• **What you will do**
I need the entries printed again word for word, without the images.

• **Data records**
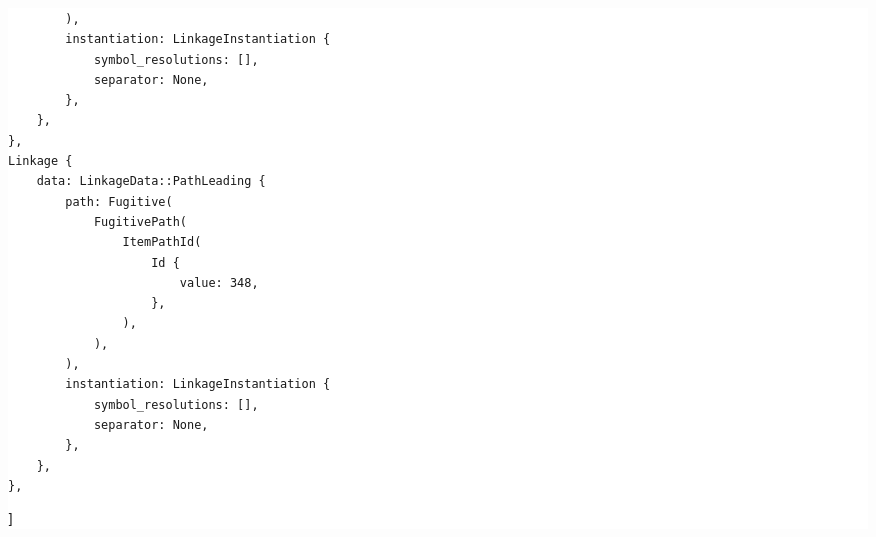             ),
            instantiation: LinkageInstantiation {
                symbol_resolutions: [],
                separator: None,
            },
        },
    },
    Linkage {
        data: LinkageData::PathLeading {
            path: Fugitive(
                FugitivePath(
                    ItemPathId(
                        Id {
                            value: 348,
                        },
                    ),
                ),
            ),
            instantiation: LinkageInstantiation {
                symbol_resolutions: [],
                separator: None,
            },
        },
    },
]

• **Exercise response**
             ),
            instantiation: LinkageInstantiation {
                symbol_resolutions: [],
                separator: None,
            },
        },
    },
    Linkage {
        data: LinkageData::PathLeading {
            path: Fugitive(
                FugitivePath(
                    ItemPathId(
                        Id {
                            value: 348,
                        },
                    ),
                ),
            ),
            instantiation: LinkageInstantiation {
                symbol_resolutions: [],
                separator: None,
            },
        },
    },
]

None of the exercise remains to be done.